Zeugung

Als Zeugung (v.althochdt.: giziogon beschaffen, fertigen) bezeichnet die deutsche Sprache vornehmlich die menschliche Befruchtung.

Ablauf der natürlichen Befruchtung

Bei einer Ejakulation gelangen ca. 3-5 ml Sperma in die Vagina. Ein Großteil der Spermien geht bereits im sauren Milieu der Vagina zu Grunde. Die verbleibenden 300 bis 500 Millionen Spermien wandern nun, von ihrer Geißel angetrieben, innerhalb von etwa 1-3 Stunden über den Uterus in den Eileiter. Hier kommen nur noch die wenigsten an: Etwa eines von einer Million. Am Beginn des Eileiters setzen sie sich zunächst in der Eileiterwand fest und reifen. Ist die Reifung abgeschlossen, lösen sie sich wieder von der Wand.

Wie es weitergeht, hängt nun davon ab, ob bei der Frau innerhalb der letzten 24 Stunden eine Ovulation stattgefunden hat, oder (da das Sperma etwa vier Tage im Körper der Frau lebensfähig ist), innerhalb der nächsten drei Tage stattfindet. Ist dies nicht der Fall, stirbt die Samenzelle ab. Andernfalls befindet sich im Eileiter eine befruchtungsfähige Eizelle, auf die die verbleibenden Samenzellen nun zusteuern. Wie genau sie die Eizelle finden, ist noch nicht bekannt. Einerseits werden pheromongesteuerte Prinzipien vermutet, neueste Forschungen am Weizmann Institut in Israel könnten aber auch auf eine temperaturgesteuerte "Zielführung" hinweisen.

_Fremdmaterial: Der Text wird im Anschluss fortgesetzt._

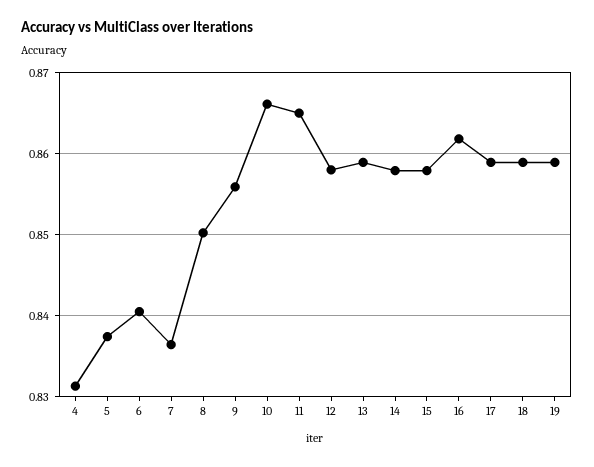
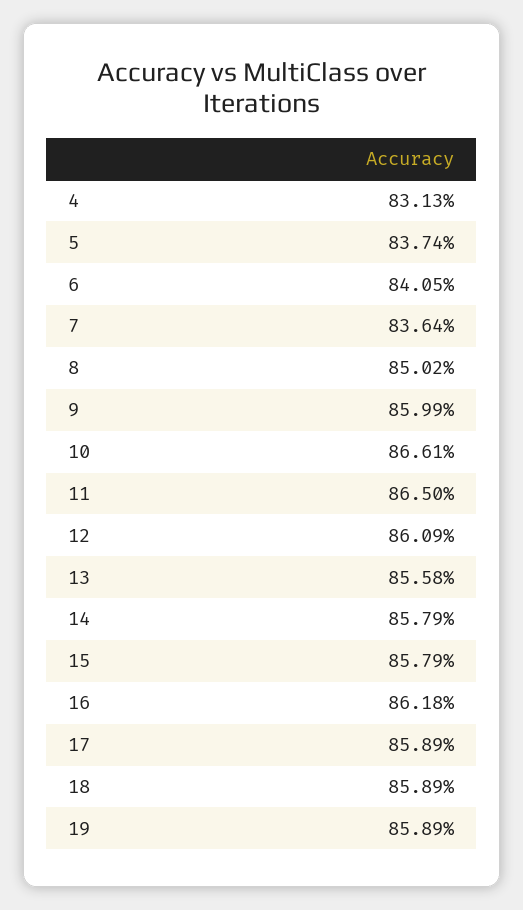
9: 0.856 -> 0.8599
12: 0.858 -> 0.8609
13: 0.859 -> 0.8558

Hat die erste Samenzelle die Eizelle erreicht, so bohrt sie sich mit Hilfe des Akrosoms an ihrer Spitze durch die Eizellenwand. Die Hülle der Eizelle verändert sich daraufhin so, dass keine weiteren Samenzellen mehr eindringen können.

Nun löst sich das Kopfteil der Samenzelle in der Eizelle auf, und setzt den enthalten haploiden (1fachen) Chromosomensatz frei. Dieser vereinigt sich mit dem ebenfalls haploiden Chromosomensatz der Eizelle zu einem diploiden (2fachen) Satz.

Die befruchtete Eizelle, die jetzt als Zygote bezeichnet wird, beginnt einen Tag nach der Zeugung mit der Zellteilung, wird zum Embryo. Innerhalb der nächsten Tage wandert dieser nun durch den Eileiter in die Gebärmutter und nistet sich in der Gebärmutterschleimhaut ein. (Geschieht dies nicht, kann es zu einer gefährlichen Eileiterschwangerschaft kommen.)

Nach etwa einer weiteren Woche öffnen sich die Blutgefäße der Mutter und verbinden sich mit dem Embryo. Nun entwickelt sich der Embryo während der Schwangerschaft bis zur Geburt.

Ablauf der künstlichen Befruchtung

Bei der künstlichen Befruchtung, auch In-vitro Fertilisation genannt, erfolgt die Befruchtung der Eizelle auf künstlichem Weg außerhalb, nicht innerhalb des Körpers. Bei dem Verfahren wird dem Eierstock der Frau eine Eizelle entnommen, im Reagenzglas (in vitro) mit dem Sperma des Mannes künstlich befruchtet und sodann eine oder mehrere der so entstandenen Zygoten, nachdem sie einige Teilungsstadien hinter sich haben, in die Gebärmutter der Frau eingepflanzt.

Dort nistet sich der Embryo in der Gebärmutterschleimhaut ein und wächst dann - wie bei der natürlichen Zeugung auch - zum Embryo heran.

Die künstliche Befruchtung wird zur Sicherheit meist an mehreren Eizellen durchgeführt. Die so entstandenen Zygoten werden jedoch nicht alle in die Gebärmutter der Frau eingesetzt. Wie mit den "überschüssigen" Embyonen umgegangen wird bzw. werden soll, ist ein ethisch/moralisches Problem, das in vielen Ländern unterschiedlich gehandhabt wird. Zum großen Teil werden diese Embryonen "vernichtet", also abgetötet, zum kleinen Teil im Rahmen der umstritten Embryonenforschung verwendet.